Задания:
a - Выпишите из отрывка о Сан-Франциско без изменений фрагмент между словами «Для некоторых Сан-Франциско — это всегда восемь» и «свете буднего дня.», включая эти слова.
b - Кем когда-то работал таксист, упомянутый в отрывке о Сан-Франциско?

Ван-Несс-авеню. Она в точности соответствует своему названию. Длинный широкий простор для царственного автомобиля, самый замечательный и гордый автомобильный ряд в мире. Призраки старой, аристократической и жилой Ван-Несс времен до пожара позаботились о том, чтобы даже став коммерческой, она оставалась — Ван-Несс.

Слепые и слон

Вы живете в Сан-Франциско, и я живу в Сан-Франциско, и владелец тележки с арахисом на углу тоже, и никто из нас не живет в одном и том же Сан-Франциско — забавно. Мы как слепые, каждый из которых дал свою версию того, что такое слон.

Для некоторых Сан-Франциско — это всегда восемь часов утра или шесть часов вечера, когда они едут домой, держась за поручни, проглатывают ужин и идут вечером на представление. Такие люди никогда не бродили по парку Золотые Ворота днем и не грелись на скамейках Юнион-сквер. Они никогда не видели Сан-Франциско при солнечном свете буднего дня.

А еще есть домохозяйки и праздные женщины, для которых Сан-Франциско — это всегда день, центр города, торговый район, где дамы в красивых нарядах проходят мимо друг друга по улице или заходят в благоухающие магазины.

Для некоторых Сан-Франциско — это всегда ночь. Таксист, который когда-то был разносчиком газет на старом Барбари-Кост. Он никогда не видел ничего, кроме ночной жизни города. Неплохо, но по-ночному провинциально — своего рода мужская версия Трильби.

Окрестности Мерчантс-Эксчейндж на Калифорния-стрит — это Сан-Франциско для сотен мужчин. По воскресеньям они выезжают на поля для гольфа и за город. Иногда они ездят в Нью-Йорк, но когда возвращаются, Сан-Франциско для них ограничивается районом, где мужчины тревожно спрашивают: «Она что-нибудь подхватывает на Востоке?»

Собранный материал:
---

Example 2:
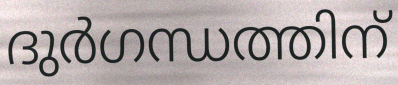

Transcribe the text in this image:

Ответы к упражнению:
a -
Для некоторых Сан-Франциско — это всегда восемь часов утра или шесть часов вечера, когда они едут домой, держась за поручни, проглатывают ужин и идут вечером на представление. Такие люди никогда не бродили по парку Золотые Ворота днем и не грелись на скамейках Юнион-сквер. Они никогда не видели Сан-Франциско при солнечном свете буднего дня.

b - Разносчиком газет на старом Барбари-Кост.